[[ DATA SUPPLIED open ]]

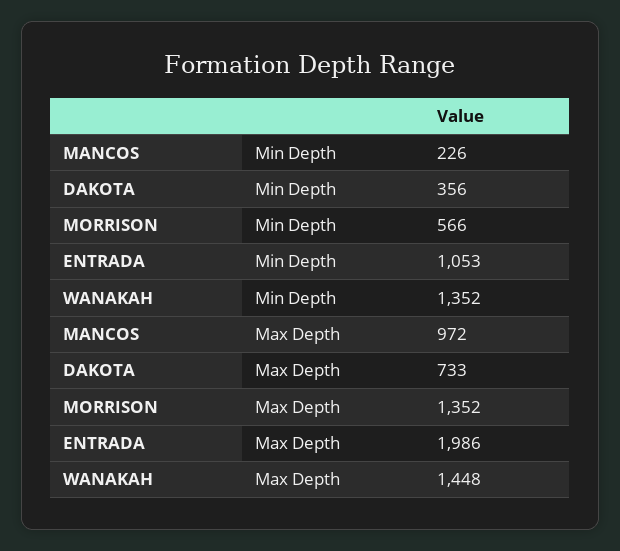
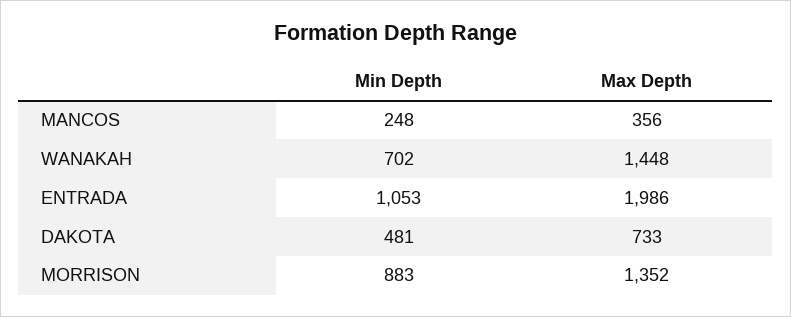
MANCOS, Min Depth: 226 -> 248
DAKOTA, Min Depth: 356 -> 481
MORRISON, Min Depth: 566 -> 883
WANAKAH, Min Depth: 1352 -> 702
MANCOS, Max Depth: 972 -> 356

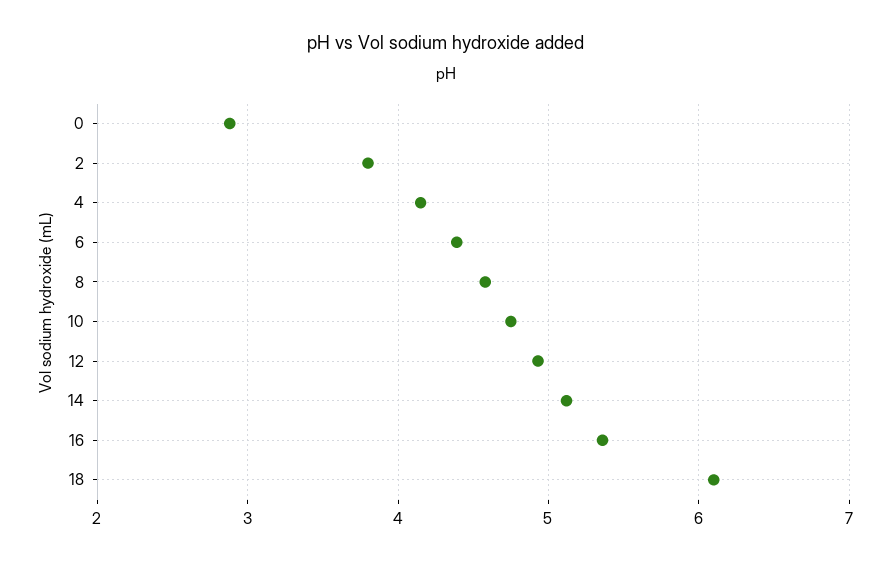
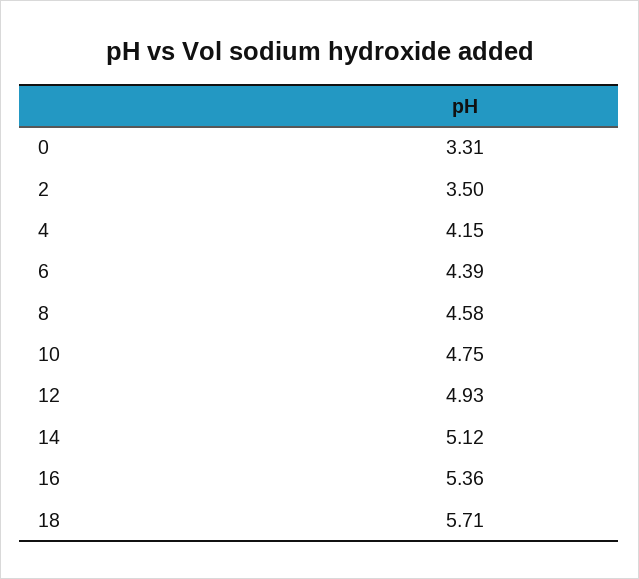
0: 2.9 -> 3.31
2: 3.8 -> 3.5
18: 6.1 -> 5.71

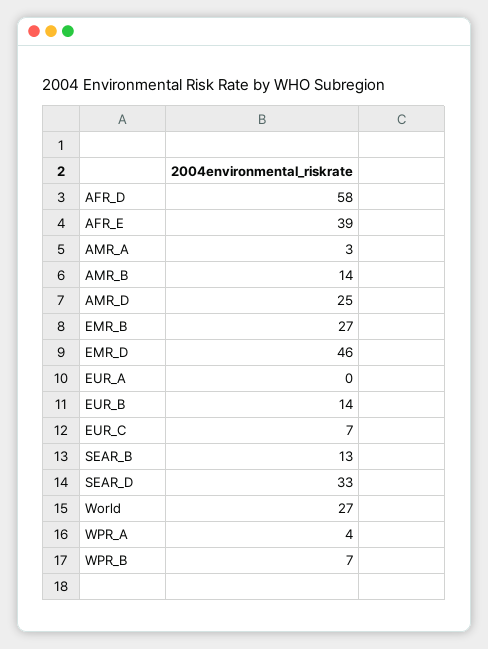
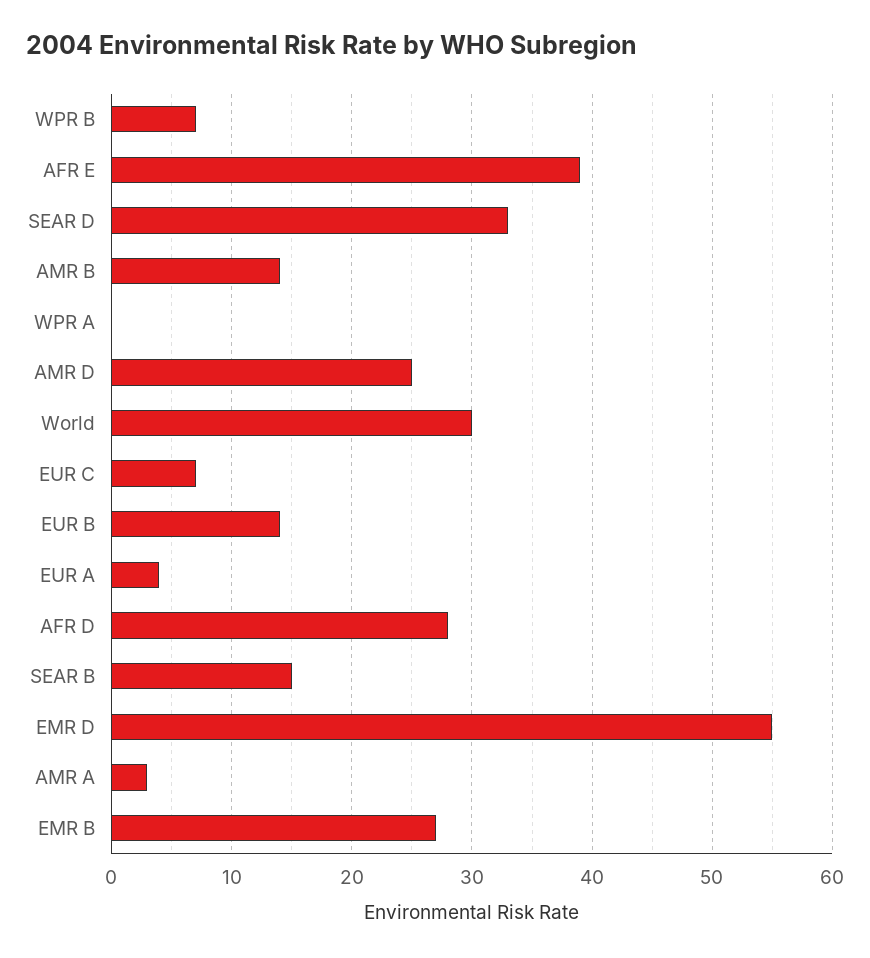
AFR_D: 58 -> 28
EMR_D: 46 -> 55
EUR_A: 0 -> 4
SEAR_B: 13 -> 15
World: 27 -> 30
WPR_A: 4 -> 0

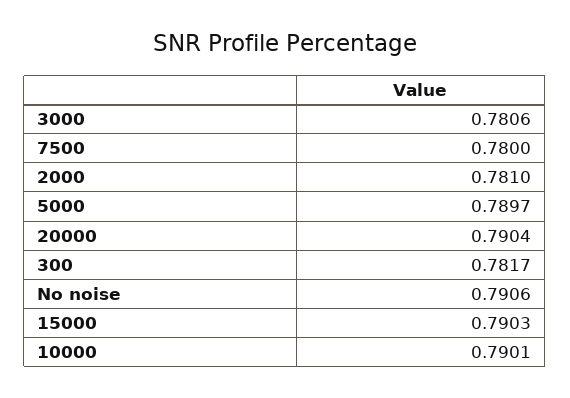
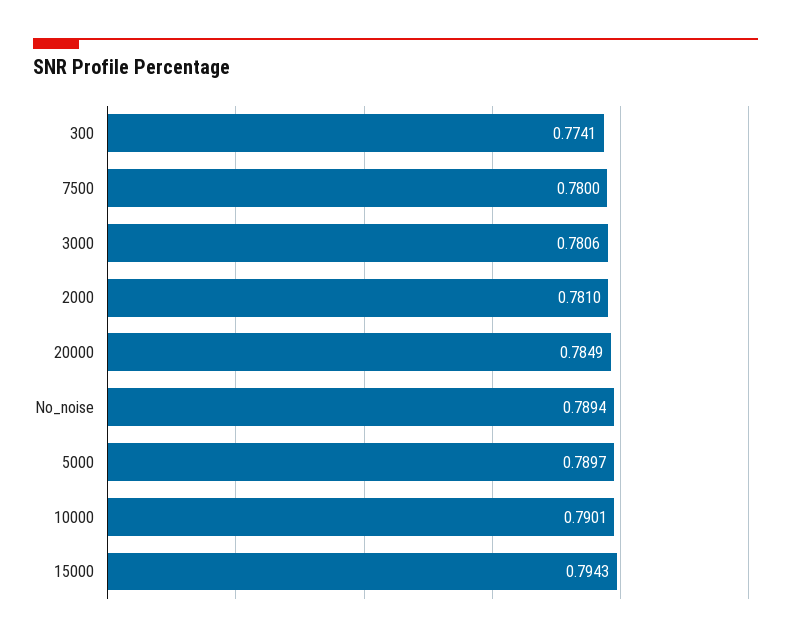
20000: 0.7904 -> 0.7849
300: 0.7817 -> 0.7741
No noise: 0.7906 -> 0.7894
15000: 0.7903 -> 0.7943

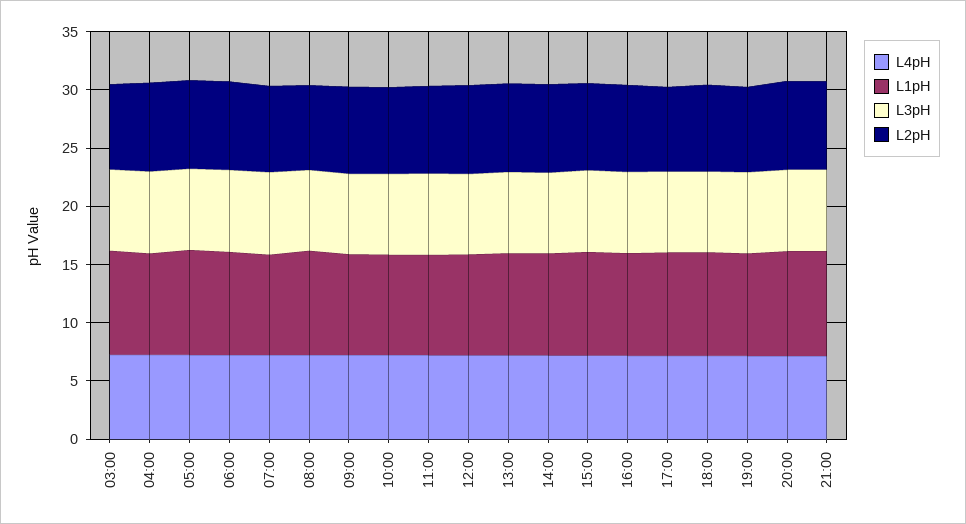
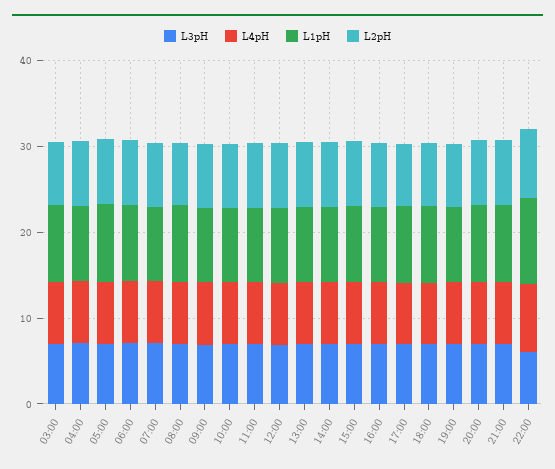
L3pH, 22:00: none -> 6
L4pH, 22:00: none -> 8
L1pH, 22:00: none -> 10
L2pH, 22:00: none -> 8

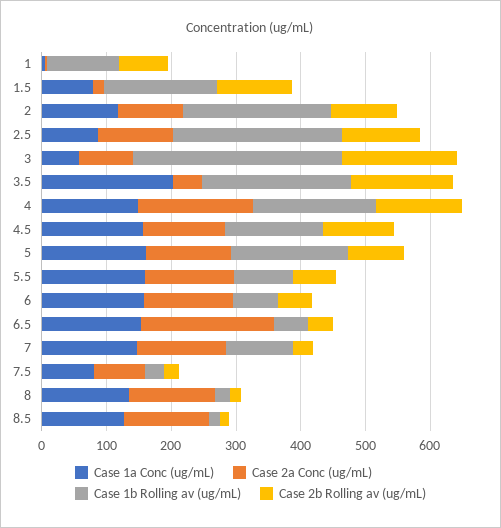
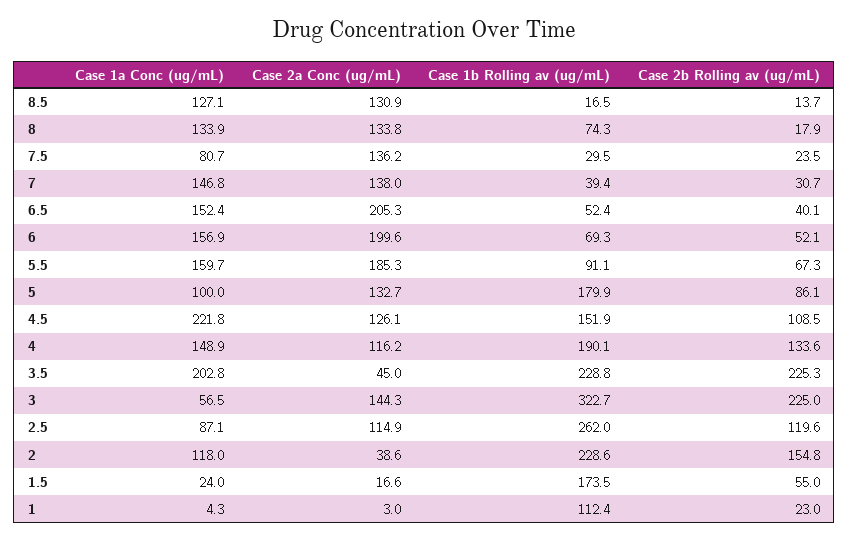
Case 2b Rolling av (ug/mL), 1: 80 -> 23
Case 1a Conc (ug/mL), 1.5: 80 -> 24
Case 2b Rolling av (ug/mL), 1.5: 120 -> 55
Case 2a Conc (ug/mL), 2: 100 -> 38.6
Case 2b Rolling av (ug/mL), 2: 100 -> 154.8
Case 2a Conc (ug/mL), 3: 80 -> 144.3
Case 2b Rolling av (ug/mL), 3: 180 -> 225
Case 2b Rolling av (ug/mL), 3.5: 160 -> 225.3
Case 2a Conc (ug/mL), 4: 180 -> 116.2
Case 1a Conc (ug/mL), 4.5: 160 -> 221.8
Case 1a Conc (ug/mL), 5: 160 -> 100
Case 2a Conc (ug/mL), 5.5: 140 -> 185.3
Case 2a Conc (ug/mL), 6: 140 -> 199.6
Case 1b Rolling av (ug/mL), 7: 100 -> 39.4
Case 2a Conc (ug/mL), 7.5: 80 -> 136.2
Case 1b Rolling av (ug/mL), 8: 20 -> 74.3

[[ DATA SUPPLIED closed ]]

WHAT IS BEING ASKED:
The full set of entries should be transcribed exactly, pictures left aside.

REPLY:
MANCOS, Min Depth: 226 -> 248
DAKOTA, Min Depth: 356 -> 481
MORRISON, Min Depth: 566 -> 883
WANAKAH, Min Depth: 1352 -> 702
MANCOS, Max Depth: 972 -> 356

0: 2.9 -> 3.31
2: 3.8 -> 3.5
18: 6.1 -> 5.71

AFR_D: 58 -> 28
EMR_D: 46 -> 55
EUR_A: 0 -> 4
SEAR_B: 13 -> 15
World: 27 -> 30
WPR_A: 4 -> 0

20000: 0.7904 -> 0.7849
300: 0.7817 -> 0.7741
No noise: 0.7906 -> 0.7894
15000: 0.7903 -> 0.7943

L3pH, 22:00: none -> 6
L4pH, 22:00: none -> 8
L1pH, 22:00: none -> 10
L2pH, 22:00: none -> 8

Case 2b Rolling av (ug/mL), 1: 80 -> 23
Case 1a Conc (ug/mL), 1.5: 80 -> 24
Case 2b Rolling av (ug/mL), 1.5: 120 -> 55
Case 2a Conc (ug/mL), 2: 100 -> 38.6
Case 2b Rolling av (ug/mL), 2: 100 -> 154.8
Case 2a Conc (ug/mL), 3: 80 -> 144.3
Case 2b Rolling av (ug/mL), 3: 180 -> 225
Case 2b Rolling av (ug/mL), 3.5: 160 -> 225.3
Case 2a Conc (ug/mL), 4: 180 -> 116.2
Case 1a Conc (ug/mL), 4.5: 160 -> 221.8
Case 1a Conc (ug/mL), 5: 160 -> 100
Case 2a Conc (ug/mL), 5.5: 140 -> 185.3
Case 2a Conc (ug/mL), 6: 140 -> 199.6
Case 1b Rolling av (ug/mL), 7: 100 -> 39.4
Case 2a Conc (ug/mL), 7.5: 80 -> 136.2
Case 1b Rolling av (ug/mL), 8: 20 -> 74.3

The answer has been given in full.